Vignoles, Charles
The History of the Floridas, From the Discovery by Cabot, in 1497, to the Cession of the Same to the United States, in 1821. With Observations on the Climate, Soil and Productions. Brooklyn, N.Y. 1824. 219 pp. This volume includes an errata leaf and is bound in antique speckled calf, with spine gilt, and a leather label.
This is the second edition, expanded from the first of the previous year, and represents one of the first detailed accounts of Florida published in the United States after the acquisition of that territory from Spain. Vignoles, an Irish-born engineer, made several extensive trips to Florida. He describes the geography, climate, soil, Indian tribes and British and Spanish settlements and activities there. Also included is a printing of the Adams-Onis Treaty by which the Floridas were sold to the United States. Vignoles produced a map of Florida as well, but it was sold separately from the book and does not usually appear with it. The following is interjected on the page following his introduction:
The map of Florida which is published at the same time with this book, by the author, will for the accommodation of the public, be sold, either bound up with it, or separately in sheets, done up in cases or mounted and varnished, with roller, colored or uncolored as required.

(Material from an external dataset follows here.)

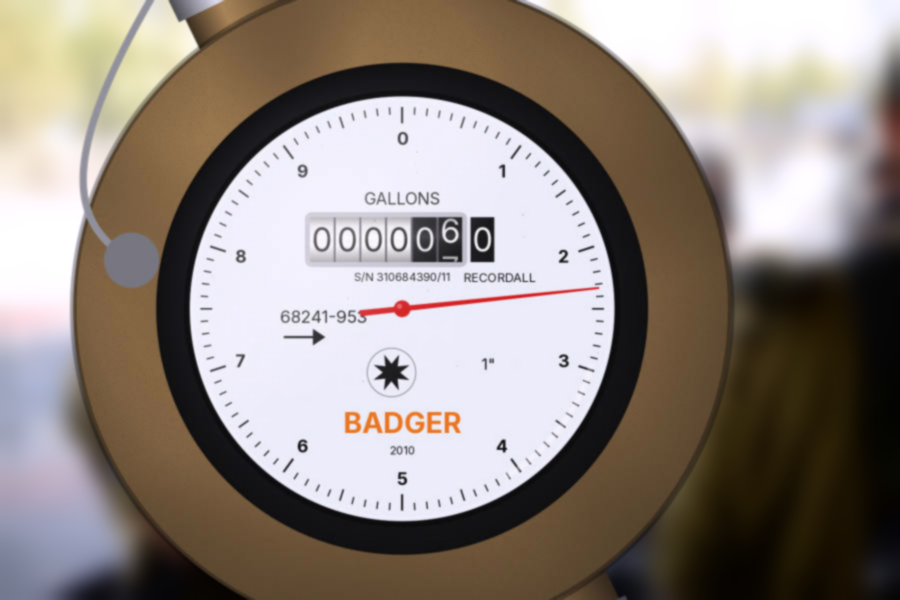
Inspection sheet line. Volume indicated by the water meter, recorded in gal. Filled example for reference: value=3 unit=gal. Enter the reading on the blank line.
value=62.3 unit=gal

Vignoles purpose with his book and map was to create a reliable guide for persons travelling by water and land around East Florida, and he included as much information as he could obtain from other sources about areas with which he was not as familiar. Vignoles writes in his introduction:
The newly acquired territory of Florida has advanced the soil of the Union to the very verge of the tropics, and by placing the ports from the mouths of the Mississippi round to Amelia island, under the American flag, has hermetically closed all approaches to our interior.... The following observations upon the Floridas have been collected, during a residence in the country; in which period several extensive journeys were made, with a view of obtaining materials for the construction of a new map, and for the purpose now brought forward.

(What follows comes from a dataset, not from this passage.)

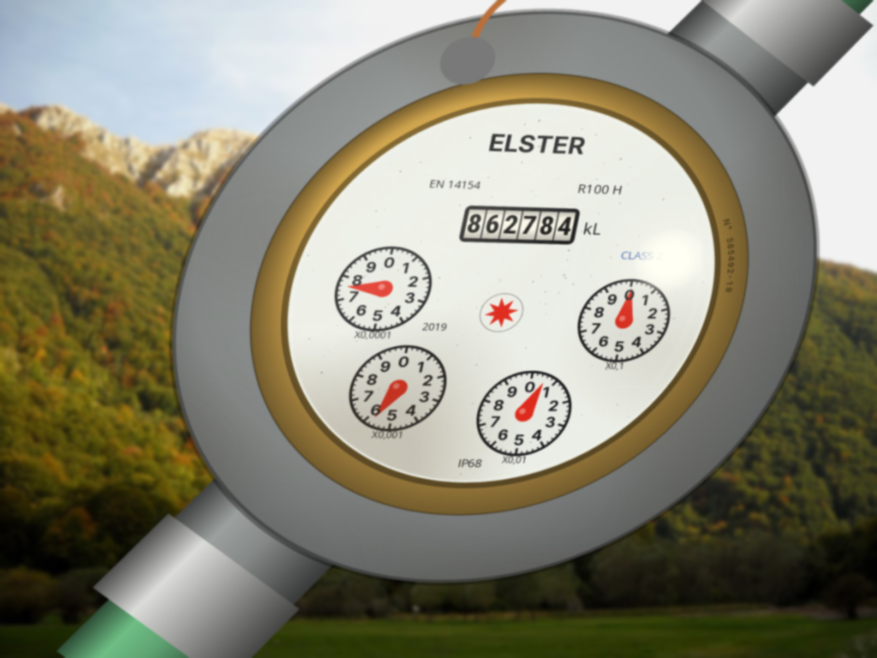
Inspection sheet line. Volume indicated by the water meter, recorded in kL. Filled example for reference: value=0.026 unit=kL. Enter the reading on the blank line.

Vignoles concludes at the end of the volume:
Florida is now a republic; unshackled by the restrictions of a monarch, or the despotic ways of an inquisitorial governor, ... it will soon develop the real extent of its capabilities.... With a superficial extent larger than the state of New-York, with a climate in most parts as salubrious as the rest of the United States, with a soil capable of producing more than one lucrative staple, it is surely no visionary hope that we indulge when we look forward beyond the few years that are to intervene before FLORIDA takes her natural post of importance in the FEDERAL UNION.

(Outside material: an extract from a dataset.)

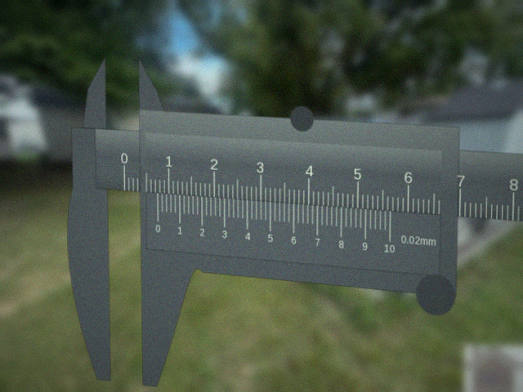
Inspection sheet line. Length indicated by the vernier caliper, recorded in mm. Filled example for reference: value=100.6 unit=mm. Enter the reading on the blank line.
value=7.5 unit=mm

Charles Vignoles was born in Wexfod County in 1793. That same year he traveled to the West Indies with his parents, accompanying his father's regiment under the command of Sir Charles Grey. The family became prisoners of war of the French and all contracted yellow fever while in captivity. Only the infant Charles survived. Upon his return to England, Vignoles lived with his paternal grandfather and received financial support from a commission from Prince Edward. In 1817, Vignoles sailed to the United States and was hired as a civil engineer in South Carolina. He worked there for three years, helping to prepare an official map of the state. In 1821 he worked on a similar mapping project in St. Augustine, Florida. To further his interests as a land agent in Florida, Vignoles worked to prepare a new map of Florida, which he published in conjunction with a handbook for new settlers. After returning to Europe in May 1823, Vignoles was employed to take surveys on the Liverpool and Manchester Railways. He was successful in his new career and patented several railroad equipment improvements.